えっ?黒くて、でかくて、可愛いくないから、それはないって。んーっ、実は、俺もそう思う。てへっ。
「ガァガァ、よう!やまちゃん、元気?」
「おう、はしちゃん!お久しぶりブリッ!しばらく見なかったけど、なんかあった?」
「 ちょっと、田舎に行っとったばい」
「 ん?...そう。で、一体何しに?」
「 最近、なかなか街ん中じゃあ、食事大変だけん。だから、田舎で思いっきり羽ば伸ばして来たとよ。 生きんよか昆虫や木の実、あーっ、うまかった」
「あー、 いいないいな、一人だけ、羨ましいわ。けど、なんか、はしちゃん、言葉ヘン」
「あっ、だよ。 田舎に行ってたから、方言がうつったんだよ。ごめん、ごめん」
「どんな田舎よ?」
「うん、いきなり団子の有名なところ」
「あーっ、あそこか」
「けど、やっぱり、おっは都会が好きばい」
「だから...はしちゃん、言葉ヘンだって!」
「ごめん、ごめん。あそこの方言きっついから」
「 ところで、やまちゃん...元気にしてた?」
「 それが...聞くも涙、語るも涙の物語だよ。とほほほ......」
「 どしたん?」
「 最近の子供たちって、ひどいんだよ。 石投げんだぜ」
「 だね。
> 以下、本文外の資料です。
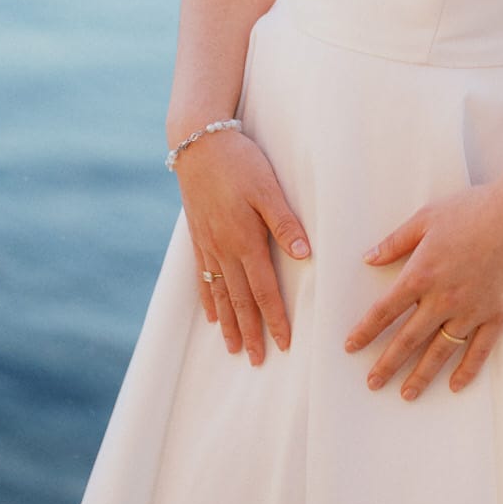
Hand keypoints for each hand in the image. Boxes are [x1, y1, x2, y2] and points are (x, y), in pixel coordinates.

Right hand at [174, 130, 310, 362]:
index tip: (284, 345)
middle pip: (240, 300)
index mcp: (245, 240)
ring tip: (234, 349)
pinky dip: (208, 299)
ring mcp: (207, 244)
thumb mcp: (268, 187)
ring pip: (219, 294)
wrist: (198, 142)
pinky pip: (202, 277)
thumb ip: (285, 222)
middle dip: (251, 332)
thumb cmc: (239, 161)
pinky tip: (211, 315)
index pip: (263, 290)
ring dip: (229, 323)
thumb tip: (305, 256)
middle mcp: (224, 248)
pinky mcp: (197, 236)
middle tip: (258, 361)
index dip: (275, 318)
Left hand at [344, 182, 502, 401]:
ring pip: (440, 352)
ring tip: (406, 394)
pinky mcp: (497, 316)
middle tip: (372, 382)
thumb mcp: (427, 217)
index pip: (385, 310)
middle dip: (387, 364)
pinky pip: (478, 351)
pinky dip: (466, 371)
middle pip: (408, 339)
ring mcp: (471, 311)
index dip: (366, 330)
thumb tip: (368, 258)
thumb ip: (396, 241)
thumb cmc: (473, 210)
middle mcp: (443, 299)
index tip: (351, 346)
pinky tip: (455, 385)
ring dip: (421, 375)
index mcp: (422, 273)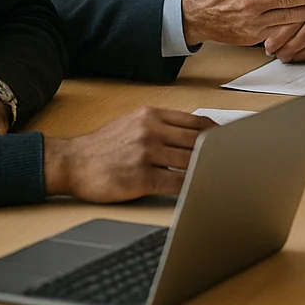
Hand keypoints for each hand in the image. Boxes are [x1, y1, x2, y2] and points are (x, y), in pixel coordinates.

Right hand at [43, 108, 218, 201]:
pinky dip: (191, 186)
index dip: (216, 133)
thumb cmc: (102, 146)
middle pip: (198, 141)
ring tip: (221, 175)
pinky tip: (199, 189)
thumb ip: (161, 125)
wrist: (71, 162)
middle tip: (233, 160)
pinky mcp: (141, 177)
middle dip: (217, 151)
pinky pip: (176, 183)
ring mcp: (146, 153)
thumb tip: (193, 132)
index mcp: (152, 115)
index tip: (230, 140)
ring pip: (190, 161)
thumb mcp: (132, 122)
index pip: (196, 122)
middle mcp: (151, 130)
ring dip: (207, 169)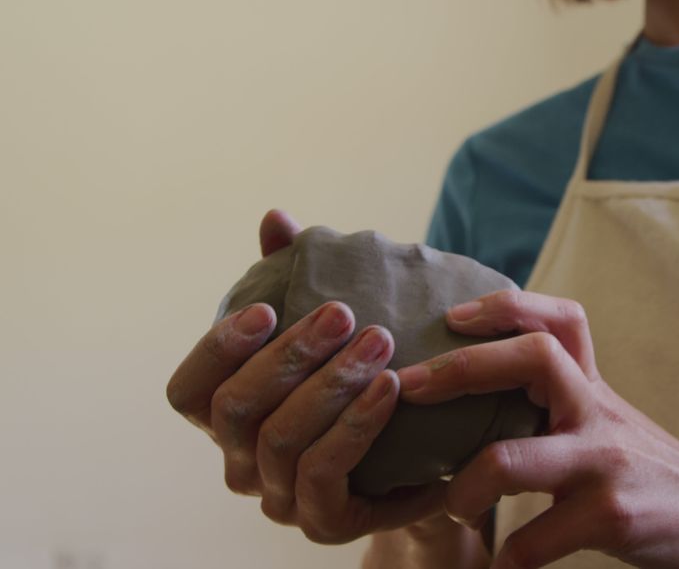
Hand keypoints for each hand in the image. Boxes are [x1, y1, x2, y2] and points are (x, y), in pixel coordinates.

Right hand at [166, 210, 444, 543]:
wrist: (428, 461)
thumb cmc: (364, 386)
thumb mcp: (331, 333)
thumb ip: (293, 279)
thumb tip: (275, 218)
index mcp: (228, 419)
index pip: (188, 390)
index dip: (216, 348)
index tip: (263, 306)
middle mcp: (241, 463)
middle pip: (236, 409)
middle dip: (290, 354)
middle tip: (343, 312)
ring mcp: (278, 499)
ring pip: (283, 438)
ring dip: (332, 383)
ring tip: (379, 341)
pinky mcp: (323, 521)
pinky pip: (326, 471)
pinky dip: (357, 425)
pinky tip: (392, 387)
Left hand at [397, 290, 678, 568]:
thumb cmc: (647, 467)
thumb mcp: (606, 417)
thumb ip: (559, 397)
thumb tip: (481, 384)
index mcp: (593, 386)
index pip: (558, 319)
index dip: (503, 306)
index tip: (452, 317)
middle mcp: (598, 411)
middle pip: (532, 359)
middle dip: (461, 368)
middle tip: (412, 388)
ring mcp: (604, 462)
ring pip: (509, 460)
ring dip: (463, 487)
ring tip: (455, 505)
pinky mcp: (611, 516)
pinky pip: (533, 540)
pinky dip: (507, 559)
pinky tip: (500, 567)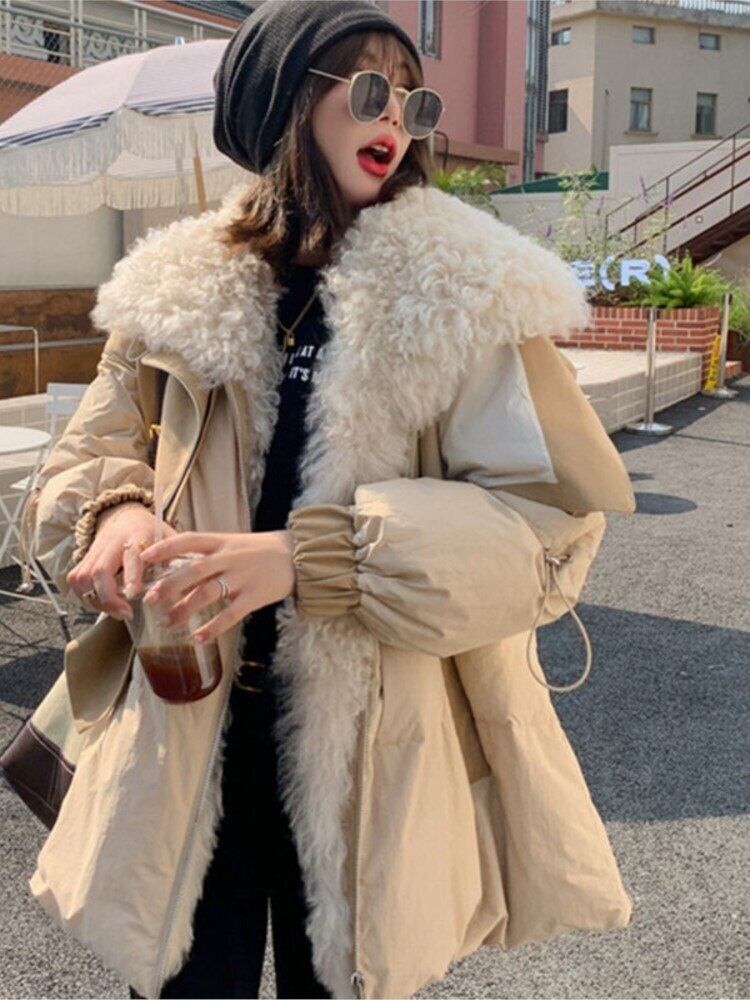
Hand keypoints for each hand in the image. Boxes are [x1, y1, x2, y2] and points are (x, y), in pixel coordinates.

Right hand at [66, 502, 176, 619]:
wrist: (126, 516)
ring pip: (83, 577)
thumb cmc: (153, 534)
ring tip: (115, 611)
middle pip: (99, 570)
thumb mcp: (170, 541)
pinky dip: (84, 596)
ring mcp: (95, 550)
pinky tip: (102, 604)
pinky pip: (75, 579)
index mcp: (138, 536)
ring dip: (96, 600)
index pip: (131, 556)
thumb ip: (179, 562)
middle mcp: (112, 542)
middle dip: (109, 597)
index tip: (134, 593)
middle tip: (125, 613)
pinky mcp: (84, 558)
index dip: (131, 575)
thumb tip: (191, 590)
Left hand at [138, 529, 295, 644]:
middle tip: (150, 599)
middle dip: (169, 585)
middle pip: (193, 570)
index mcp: (222, 542)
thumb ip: (208, 556)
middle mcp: (229, 558)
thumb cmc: (258, 552)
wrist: (296, 556)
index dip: (165, 548)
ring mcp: (242, 577)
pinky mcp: (254, 596)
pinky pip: (230, 614)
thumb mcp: (232, 545)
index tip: (144, 558)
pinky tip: (197, 638)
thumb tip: (175, 571)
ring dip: (184, 609)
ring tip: (167, 623)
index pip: (188, 540)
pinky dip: (212, 627)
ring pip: (207, 593)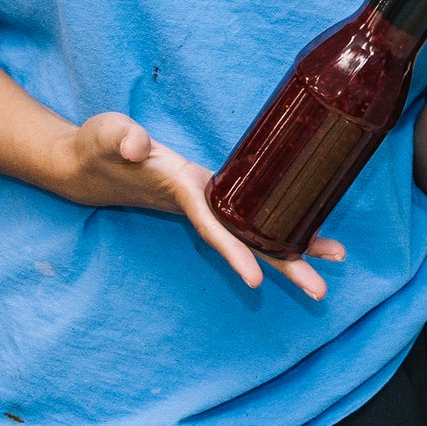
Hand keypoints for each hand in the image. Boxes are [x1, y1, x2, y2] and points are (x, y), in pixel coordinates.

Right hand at [63, 112, 344, 301]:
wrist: (91, 163)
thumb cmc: (100, 146)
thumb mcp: (107, 133)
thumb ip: (122, 138)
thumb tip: (135, 146)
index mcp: (178, 190)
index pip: (211, 225)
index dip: (233, 251)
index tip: (255, 280)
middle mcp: (198, 203)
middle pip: (245, 242)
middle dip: (283, 265)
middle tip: (321, 292)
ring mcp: (206, 201)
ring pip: (253, 231)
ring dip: (292, 248)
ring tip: (335, 257)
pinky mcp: (210, 192)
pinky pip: (249, 215)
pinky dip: (277, 223)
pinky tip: (306, 229)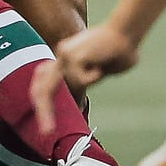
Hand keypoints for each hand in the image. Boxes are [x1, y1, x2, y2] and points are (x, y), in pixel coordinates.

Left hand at [31, 23, 141, 137]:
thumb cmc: (120, 51)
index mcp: (65, 57)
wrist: (126, 33)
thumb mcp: (98, 70)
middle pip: (44, 88)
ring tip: (103, 65)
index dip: (39, 96)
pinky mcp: (71, 55)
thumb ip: (84, 82)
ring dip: (92, 80)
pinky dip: (95, 77)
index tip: (43, 118)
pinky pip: (82, 80)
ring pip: (73, 84)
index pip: (43, 78)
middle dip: (44, 112)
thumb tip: (77, 106)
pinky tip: (102, 63)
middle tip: (48, 132)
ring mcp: (64, 54)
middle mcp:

俺も、何回も投げられているよ。この前なんか、お尻にクリティカルヒットして、本当に死ぬかと思ったよ」
「 だろう?やつら、ひどいよね!」
「 ところでやまちゃん、相変わらず、あれ、やってるの?」
「なに?」
「 あれあれっ、やまちゃんの得意なやつ。必殺技、木の実割り自動車!」
「 あーっ、あれね....あれでしょ?赤信号の時に木の実を置いて、車に割らせるってやつでしょう?」
「 そうそう、それ!」
「 それさーっ。この前、見慣れないやつが来て、俺がやってたの真似してさ、やろうとしたんだけど」
「 それで、それで?」
「 木の実は割れたんだけど、そいつバカだからさ、まだ青信号なのに、取りに行っちゃったんだよ」
「 あちゃーっ、やっちゃったか!あの世に行っちゃたか」
「 俺は、そんなヘマはしないけど」
「 それでやまちゃん、公園で水浴びって、まだやってんの? 水道の蛇口開いてさ。やまちゃん、綺麗好きだから」
「 うん、たまにね。けど、最近あんまりやんない」
「 どうして?」
「 聞いてよ!公園の近所にすごい乱暴な奴がいてさ、俺を追いかけ回すんだよ」
「 マジ、大変だね」
「 もう絶対っ!あの顔、忘れらんないよ。最初はね、ただ...俺、見てただけなんだよ。見てただけーっ、なのにさ」
「 なのに、あの小僧、気持ち悪い!とか言って...突然、石を投げ始めたんだよ」
「 信じらんないよ。動物虐待だよ。訴えてやるからな!」
「 やまちゃん訴えるって、どこに?」
「それは、もちろん、あそこ...えーっと、動物保護団体だよ。俺たちにだって鳥権はあるでしょう?」
「とり天って、大分の?」
「ちがうよ。鳥権!」
「な~んだ...鳥拳なら、中国の?」
「はしちゃん、やめてよ!いい加減、おちょくるの」
「アチャーっ!」
「はしちゃんっ!」
「えへへっ」
「あっ!」
「どうした?やまちゃん!」
「あいつだよ、例の小僧は」
「よしっ、俺にまかせとけ、やまちゃん!」
「どうすんの?」
「まあ、見てなって」
すると、はしちゃんは、人間の声まねを始めました。
「ここにーっ、いるよーっ!みているよーっ!」
少年は辺りを見回します。しかし、誰もいません。 少年がやまちゃんに気づきました。石を拾おうとしました。すると、はしちゃんは、まるでホラー映画みたいに、
「俺だよ、俺!ケケケケケケけっ!」
と、少年の瞳を見て笑いました。
「うわっ!」と、少年は声をあげると、その場に座り込みました。少年の股間はみるみる小便でびっしょっびしょになりました。ふらふらになりながら、少年は「わーん、わーん」と、大泣きして帰って行きました。
「いい気味だ!二度とやまちゃんに、石を投げんじゃあねえぞ!わかったか!」
はしちゃんは、ガアガア、ガアガアと少年の背中に、罵声を浴びせました。
「はしちゃん...ありがとう」やまちゃんは、もう嬉しすぎて、泣きそうです。
「いいって、やまちゃん」そして、二羽は、ハイタッチを交わしました。
「そろそろ帰ろうか?やまちゃん」
「帰るとしますか。こんな所で話してても、虫一匹でてくるわけじゃないし」
「ごめんね、今日はつまんない話でグダグダで」
「 けれども、俺の100%の力は出し尽くしました。俺はいつもそうです。鳥だけに『とりあえず』なんちゃって!」
「えっ、おもしろくない?」
「じゃあ、これは?」
そう言うと、やまちゃんは、まじめな顔で言いました。
「俺って....『苦労』ばかりだな...『クロウ』だけに...なんつって......下手かっ!」
「やまちゃん、さっきから誰と話してるの?帰るよ、いいかげん」
「は~い!」
「か~ら~すー、なぜなくの~、カラスのやまちゃんでした。てへっ!」
*
最後までお読みくださり、ありがとうございました。